*** Input data

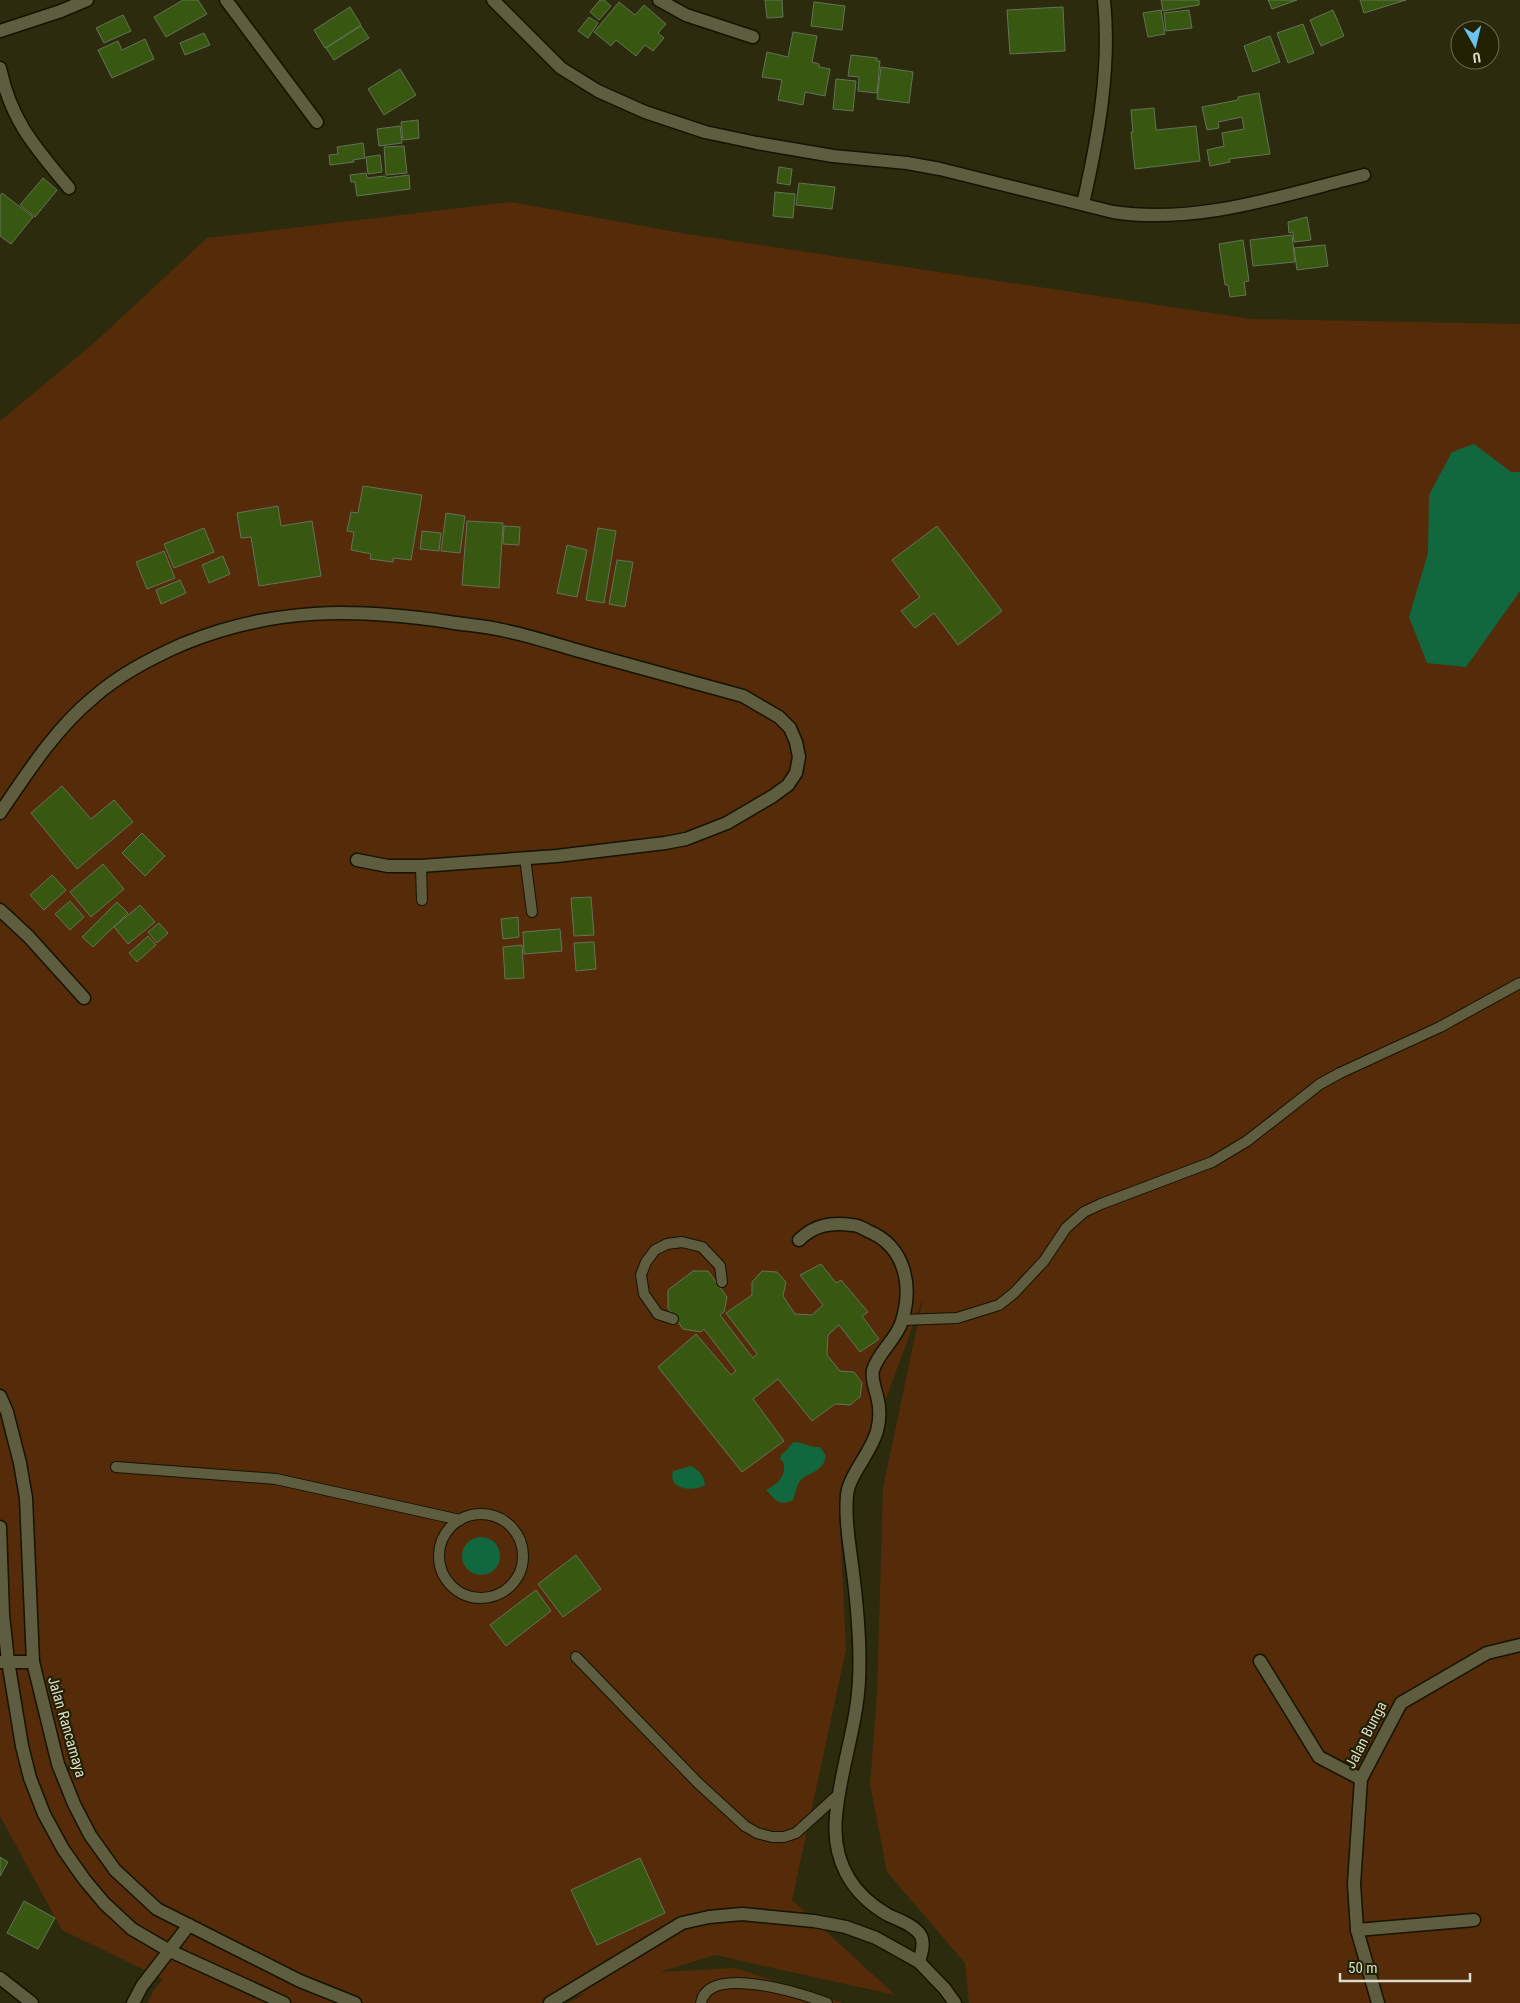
<svg xmlns="http://www.w3.org/2000/svg" width="1520" height="2003" font-family="'Roboto Condensed',sans-serif">
<style>
.green{fill:#552b09}
.water{fill:#11683f}
.building{fill:#385812;stroke:#647357}
.lines{fill:none;stroke-linecap:round;stroke-linejoin:round}
.service-casing{stroke:#151300;stroke-width:12}
.minor-casing{stroke:#151300;stroke-width:15}
.tertiary-casing{stroke:#151300;stroke-width:15}
.service{stroke:#5f5d3f;stroke-width:10}
.minor{stroke:#5f5d3f;stroke-width:12}
.tertiary{stroke:#5f5d3f;stroke-width:12}
.labels{text-anchor:middle;stroke-width:4.5;stroke-linejoin:round;paint-order:stroke}
.street-label{font-size:15px;fill:#dcdccb;stroke:#232103}
</style>
<rect width="100%" height="100%" fill="#2c2b0d"/>
<!-- green -->
<path class="green" d="M 511,202 L 687,234 L 1251,319 L 1520,324 L 1520,2003 L 969,2003 L 965,1963 L 887,1872 L 870,1784 L 877,1694 L 883,1488 L 923,1298 L 840,1524 L 846,1650 L 792,1900 L 895,1995 L 715,1955 L 660,1972 L 735,1968 L 843,2003 L 568,2003 L 586,1993 L 554,2003 L 148,2003 L 153,1991 L 163,1979 L 62,1930 L 0,1816 L 0,421 L 94,343 L 207,238 Z"/>
<!-- water -->
<g class="water">
<path d="M 1474,444 L 1511,472 L 1520,472 L 1520,591 L 1466,667 L 1427,663 L 1409,617 L 1428,553 L 1429,495 L 1452,452 Z"/>
<path d="M 793,1442 C 803,1442 810,1448 820,1447 L 826,1456 C 822,1475 806,1471 798,1484 C 796,1489 795,1495 793,1500 C 778,1507 776,1500 766,1490 C 777,1485 789,1474 782,1460 L 780,1460 L 781,1455 L 787,1450 Z"/>
<path d="M 691,1466 C 699,1470 704,1476 705,1485 C 694,1492 667,1490 673,1471 Z"/>
<circle cx="481" cy="1556" r="19"/>
</g>
<!-- building -->
<g class="building">
<path d="M 183,0 L 198,0 L 207,14 L 166,37 L 154,17 Z"/>
<path d="M 600,0 L 604,0 L 611,6 L 599,20 L 590,12 Z"/>
<path d="M 765,0 L 782,0 L 783,17 L 767,18 Z"/>
<path d="M 1161,0 L 1199,0 L 1199,5 L 1163,11 Z"/>
<path d="M 1268,0 L 1297,0 L 1272,9 Z"/>
<path d="M 1360,0 L 1406,0 L 1364,13 Z"/>
<path d="M 619,2 L 635,15 L 644,5 L 666,24 L 658,33 L 664,38 L 653,51 L 645,45 L 636,56 L 616,40 L 611,46 L 594,32 Z"/>
<path d="M 814,2 L 845,6 L 842,30 L 811,26 Z"/>
<path d="M 350,7 L 361,25 L 325,48 L 314,30 Z"/>
<path d="M 1063,7 L 1065,51 L 1010,54 L 1007,10 Z"/>
<path d="M 1161,10 L 1165,34 L 1148,37 L 1143,13 Z"/>
<path d="M 1189,10 L 1192,28 L 1166,31 L 1164,13 Z"/>
<path d="M 1333,10 L 1344,36 L 1321,46 L 1310,20 Z"/>
<path d="M 123,15 L 131,31 L 104,43 L 96,28 Z"/>
<path d="M 589,17 L 598,23 L 588,38 L 578,31 Z"/>
<path d="M 1303,24 L 1314,53 L 1288,63 L 1277,33 Z"/>
<path d="M 361,26 L 369,38 L 334,60 L 326,48 Z"/>
<path d="M 793,32 L 817,36 L 812,62 L 819,64 L 819,67 L 830,69 L 825,96 L 805,92 L 803,105 L 778,100 L 782,80 L 762,77 L 767,52 L 788,57 Z"/>
<path d="M 204,33 L 210,45 L 185,55 L 180,43 Z"/>
<path d="M 1270,36 L 1280,62 L 1253,72 L 1244,46 Z"/>
<path d="M 145,39 L 154,59 L 112,78 L 98,50 L 118,41 L 122,50 Z"/>
<path d="M 851,55 L 877,58 L 877,61 L 880,61 L 877,93 L 858,91 L 859,77 L 848,76 Z"/>
<path d="M 881,67 L 913,72 L 909,103 L 877,99 Z"/>
<path d="M 400,69 L 416,95 L 384,115 L 368,89 Z"/>
<path d="M 836,79 L 856,81 L 853,111 L 833,109 Z"/>
<path d="M 1259,93 L 1270,154 L 1229,159 L 1230,162 L 1210,166 L 1207,150 L 1224,146 L 1222,133 L 1244,129 L 1242,117 L 1218,122 L 1219,128 L 1207,130 L 1202,107 L 1238,100 L 1238,97 Z"/>
<path d="M 1154,108 L 1156,130 L 1196,126 L 1200,161 L 1135,169 L 1131,132 L 1133,132 L 1131,110 Z"/>
<path d="M 418,120 L 419,138 L 403,140 L 401,122 Z"/>
<path d="M 400,126 L 402,143 L 379,146 L 377,129 Z"/>
<path d="M 363,143 L 365,158 L 353,160 L 354,162 L 330,165 L 329,155 L 338,154 L 337,147 Z"/>
<path d="M 404,146 L 407,173 L 386,175 L 384,147 Z"/>
<path d="M 380,155 L 382,172 L 368,174 L 366,157 Z"/>
<path d="M 779,167 L 792,169 L 790,185 L 777,183 Z"/>
<path d="M 366,173 L 367,178 L 385,176 L 386,178 L 409,175 L 410,189 L 357,196 L 355,182 L 351,182 L 350,175 Z"/>
<path d="M 43,178 L 57,190 L 35,217 L 20,205 Z"/>
<path d="M 799,183 L 835,187 L 832,209 L 796,205 Z"/>
<path d="M 775,192 L 795,194 L 793,218 L 773,216 Z"/>
<path d="M 2,193 L 33,217 L 11,244 L 0,236 L 0,196 Z"/>
<path d="M 1307,217 L 1311,240 L 1294,242 L 1293,232 L 1289,233 L 1288,222 Z"/>
<path d="M 1292,235 L 1295,262 L 1253,266 L 1250,240 Z"/>
<path d="M 1243,240 L 1249,281 L 1244,282 L 1246,295 L 1230,297 L 1228,285 L 1225,285 L 1219,244 Z"/>
<path d="M 1325,245 L 1328,266 L 1297,270 L 1294,248 Z"/>
<path d="M 363,486 L 422,495 L 411,560 L 393,558 L 393,562 L 370,559 L 371,554 L 351,550 L 354,532 L 347,531 L 351,512 L 358,513 Z"/>
<path d="M 278,506 L 281,526 L 312,521 L 321,576 L 259,586 L 251,537 L 241,538 L 237,513 Z"/>
<path d="M 446,513 L 465,516 L 460,553 L 441,551 Z"/>
<path d="M 467,521 L 503,523 L 499,588 L 462,585 Z"/>
<path d="M 504,526 L 520,527 L 519,545 L 503,544 Z"/>
<path d="M 937,526 L 1002,611 L 958,645 L 934,613 L 915,628 L 901,611 L 920,597 L 892,560 Z"/>
<path d="M 204,528 L 214,552 L 174,568 L 164,544 Z"/>
<path d="M 598,528 L 616,531 L 604,603 L 586,600 Z"/>
<path d="M 422,531 L 441,533 L 439,551 L 420,549 Z"/>
<path d="M 567,545 L 587,550 L 577,597 L 557,593 Z"/>
<path d="M 164,551 L 175,578 L 147,589 L 136,562 Z"/>
<path d="M 223,556 L 230,574 L 209,583 L 202,565 Z"/>
<path d="M 617,560 L 633,562 L 625,607 L 609,604 Z"/>
<path d="M 180,580 L 186,593 L 161,604 L 156,590 Z"/>
<path d="M 62,786 L 91,819 L 114,800 L 133,822 L 77,869 L 31,813 Z"/>
<path d="M 142,833 L 165,856 L 145,876 L 122,853 Z"/>
<path d="M 103,864 L 124,889 L 91,917 L 70,892 Z"/>
<path d="M 52,875 L 66,890 L 44,910 L 30,895 Z"/>
<path d="M 591,897 L 594,935 L 574,936 L 571,898 Z"/>
<path d="M 70,901 L 84,917 L 70,930 L 55,914 Z"/>
<path d="M 117,902 L 128,913 L 93,947 L 82,937 Z"/>
<path d="M 140,905 L 155,922 L 128,944 L 114,927 Z"/>
<path d="M 518,917 L 519,937 L 503,939 L 501,919 Z"/>
<path d="M 159,923 L 168,933 L 157,943 L 148,932 Z"/>
<path d="M 560,929 L 562,951 L 524,954 L 523,932 Z"/>
<path d="M 148,936 L 156,945 L 137,962 L 129,953 Z"/>
<path d="M 594,942 L 596,969 L 576,971 L 574,943 Z"/>
<path d="M 522,945 L 524,978 L 505,979 L 503,947 Z"/>
<path d="M 821,1264 L 836,1283 L 841,1280 L 868,1312 L 862,1316 L 879,1339 L 860,1352 L 839,1325 L 828,1335 L 827,1355 L 840,1371 L 854,1372 L 862,1383 L 860,1397 L 850,1405 L 835,1404 L 812,1421 L 778,1379 L 753,1399 L 784,1441 L 742,1472 L 658,1367 L 696,1334 L 731,1375 L 736,1371 L 704,1329 L 701,1332 L 683,1329 L 668,1308 L 668,1290 L 693,1271 L 708,1271 L 727,1297 L 724,1312 L 720,1315 L 753,1358 L 757,1354 L 726,1313 L 752,1295 L 752,1282 L 762,1271 L 777,1272 L 786,1282 L 783,1296 L 795,1314 L 812,1315 L 823,1305 L 800,1275 Z"/>
<path d="M 576,1555 L 601,1589 L 563,1617 L 538,1584 Z"/>
<path d="M 536,1590 L 551,1611 L 506,1646 L 490,1625 Z"/>
<path d="M 0,1857 L 8,1862 L 0,1876 Z"/>
<path d="M 640,1858 L 665,1913 L 597,1945 L 571,1890 Z"/>
<path d="M 24,1901 L 55,1918 L 38,1949 L 7,1933 Z"/>
</g>
<g class="lines">
<defs>
<g id="service">
<path d="M 525,858 L 532,912"/>
<path d="M 421,866 L 422,900"/>
<path d="M 673,1319 L 658,1314 L 644,1294 L 641,1275 L 646,1262 L 655,1250 L 667,1244 L 682,1242 L 702,1247 L 720,1266 L 722,1282"/>
<path d="M 902,1320 L 957,1318 L 999,1305 L 1014,1293 L 1044,1261 L 1066,1228 L 1084,1212 L 1101,1204 L 1212,1162 L 1247,1141 L 1320,1084 L 1340,1073 L 1440,1027 L 1520,983"/>
<path d="M 116,1467 L 276,1479 L 460,1520"/>
<circle cx="481" cy="1556" r="42"/>
<path d="M 576,1657 L 698,1783 L 745,1826 L 757,1833 L 772,1837 L 784,1837 L 796,1833 L 839,1794"/>
<path d="M 701,2003 C 708,1963 803,1994 827,2003"/>
</g>
<g id="minor">
<path d="M 226,0 L 317,122"/>
<path d="M 493,0 L 561,68 L 598,91 L 645,112 L 705,132 L 757,143 L 833,156 L 907,163 L 940,169 L 1113,212 C 1198,225 1283,195 1364,175"/>
<path d="M 659,0 L 686,15 L 753,37"/>
<path d="M 0,31 L 61,11 L 87,0"/>
<path d="M 0,68 C 11,121 35,147 69,188"/>
<path d="M 1083,204 C 1098,138 1111,68 1104,0"/>
<path d="M 0,813 C 28,772 55,729 94,697 C 120,674 151,658 183,644 C 273,607 354,608 449,622 C 466,625 485,626 502,630 C 532,636 561,646 590,654 C 641,668 692,682 743,696 L 779,717 L 790,728 L 796,742 L 799,757 L 796,773 L 788,785 L 773,796 L 727,823 L 686,839 L 665,843 L 557,856 L 421,866 L 388,866 L 357,860"/>
<path d="M 0,910 L 29,937 L 84,998"/>
<path d="M 799,1240 C 814,1225 831,1222 852,1225 C 858,1225 863,1228 868,1231 C 905,1246 913,1285 902,1321 C 897,1339 879,1351 873,1370 C 871,1378 875,1388 877,1396 C 880,1407 880,1420 877,1431 C 871,1453 849,1475 847,1495 C 845,1518 849,1542 852,1565 C 857,1603 861,1642 859,1680 C 857,1726 840,1770 836,1816 C 832,1859 850,1893 888,1915 C 898,1920 915,1925 921,1936 C 925,1944 921,1954 919,1962"/>
<path d="M 1260,1661 L 1319,1757 L 1361,1779"/>
<path d="M 0,1662 L 33,1662"/>
<path d="M 1357,1930 L 1474,1920"/>
<path d="M 0,1978 L 32,2003"/>
<path d="M 133,2003 L 142,1986 L 189,1925"/>
<path d="M 1378,2003 L 1357,1930 L 1354,1884 L 1361,1779 L 1401,1703 L 1487,1653 L 1520,1645"/>
</g>
<g id="tertiary">
<path d="M 0,1396 L 7,1412 L 20,1463 L 26,1498 L 33,1662 L 58,1764 L 74,1804 L 90,1835 L 115,1870 L 157,1909 L 300,1981 L 355,2003"/>
<path d="M 0,1527 L 3,1615 L 8,1661 L 22,1746 L 30,1778 L 44,1814 L 63,1849 L 84,1879 L 104,1903 L 132,1929 L 168,1950 L 284,2003"/>
<path d="M 550,2003 L 682,1923 L 709,1917 L 742,1914 L 814,1921 L 846,1927 L 876,1938 L 919,1962 L 945,1989 L 955,2003"/>
</g>
</defs>
<!-- service casing -->
<use href="#service" class="service-casing"/>
<!-- minor casing -->
<use href="#minor" class="minor-casing"/>
<!-- tertiary casing -->
<use href="#tertiary" class="tertiary-casing"/>
<!-- service -->
<use href="#service" class="service"/>
<!-- minor -->
<use href="#minor" class="minor"/>
<!-- tertiary -->
<use href="#tertiary" class="tertiary"/>
</g>
<g class="labels">
<!-- street labels -->
<g class="street-label">
<text transform="translate(67 1727) rotate(74)" y="5">Jalan Rancamaya</text>
<text transform="translate(1366 1735) rotate(-63)" y="5">Jalan Bunga</text>
</g>
</g>
<!-- north arrow -->
<g transform="translate(1475 45) rotate(172)"><circle r="24" fill="#232103" stroke="#6d6c53"/>
<path d="M0-4L9 19L0 12L-9 19Z" fill="#6bc3f2"/>
<text y="-8" font-size="14" font-weight="bold" text-anchor="middle" fill="#dcdccb">U</text>
</g>
<!-- scale -->
<path d="M1340 1973v8h130v-8" fill="none" stroke="#dcdccb" stroke-width="2.5"/>
<text x="1348" y="1973" font-size="15" fill="#dcdccb" stroke="#232103" stroke-width="4" paint-order="stroke">50 m</text>
</svg>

******

=== Exercise aim ===
Could you find every line in the records above that has the string "anchor" and copy it?

=== Output below ===
.labels{text-anchor:middle;stroke-width:4.5;stroke-linejoin:round;paint-order:stroke}
<text y="-8" font-size="14" font-weight="bold" text-anchor="middle" fill="#dcdccb">U</text>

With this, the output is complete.